*** Opening of PROVIDED DATA ***
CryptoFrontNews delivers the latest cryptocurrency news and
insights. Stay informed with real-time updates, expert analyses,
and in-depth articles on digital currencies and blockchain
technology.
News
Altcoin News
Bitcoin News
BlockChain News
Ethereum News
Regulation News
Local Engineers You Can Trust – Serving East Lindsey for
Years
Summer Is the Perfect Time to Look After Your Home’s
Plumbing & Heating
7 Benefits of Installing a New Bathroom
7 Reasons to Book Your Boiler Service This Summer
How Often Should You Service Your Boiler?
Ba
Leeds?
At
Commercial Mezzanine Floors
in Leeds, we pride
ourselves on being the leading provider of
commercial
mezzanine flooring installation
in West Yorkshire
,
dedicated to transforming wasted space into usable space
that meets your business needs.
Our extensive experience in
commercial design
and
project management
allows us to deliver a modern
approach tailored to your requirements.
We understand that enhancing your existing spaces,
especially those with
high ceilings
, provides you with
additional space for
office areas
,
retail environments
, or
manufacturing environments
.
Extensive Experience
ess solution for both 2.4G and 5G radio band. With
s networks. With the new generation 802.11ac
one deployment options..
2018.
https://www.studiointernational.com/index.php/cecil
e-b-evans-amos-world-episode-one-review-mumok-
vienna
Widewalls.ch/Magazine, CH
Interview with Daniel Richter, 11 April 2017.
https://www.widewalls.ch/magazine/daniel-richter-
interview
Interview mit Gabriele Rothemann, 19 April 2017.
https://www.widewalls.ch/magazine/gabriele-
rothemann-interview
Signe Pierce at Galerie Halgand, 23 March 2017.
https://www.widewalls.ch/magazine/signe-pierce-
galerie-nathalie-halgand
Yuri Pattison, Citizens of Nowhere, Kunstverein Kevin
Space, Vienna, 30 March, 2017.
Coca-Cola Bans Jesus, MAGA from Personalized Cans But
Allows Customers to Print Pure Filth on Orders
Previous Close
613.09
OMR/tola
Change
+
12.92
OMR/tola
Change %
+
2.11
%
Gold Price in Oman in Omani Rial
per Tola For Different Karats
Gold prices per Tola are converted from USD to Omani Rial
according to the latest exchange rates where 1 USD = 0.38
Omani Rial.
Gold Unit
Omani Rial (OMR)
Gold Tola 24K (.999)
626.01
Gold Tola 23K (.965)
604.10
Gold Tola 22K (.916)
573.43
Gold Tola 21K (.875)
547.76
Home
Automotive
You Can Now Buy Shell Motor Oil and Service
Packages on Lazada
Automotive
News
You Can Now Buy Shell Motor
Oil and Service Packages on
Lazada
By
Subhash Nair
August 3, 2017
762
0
*** Close of PROVIDED DATA ***
# TASK BRIEF
Which lines in the entries above contain the string "https"? Return each of those lines in full, treating uppercase and lowercase as different.

# SOLVED PROBLEM
https://www.studiointernational.com/index.php/cecil
https://www.widewalls.ch/magazine/daniel-richter-
https://www.widewalls.ch/magazine/gabriele-
https://www.widewalls.ch/magazine/signe-pierce-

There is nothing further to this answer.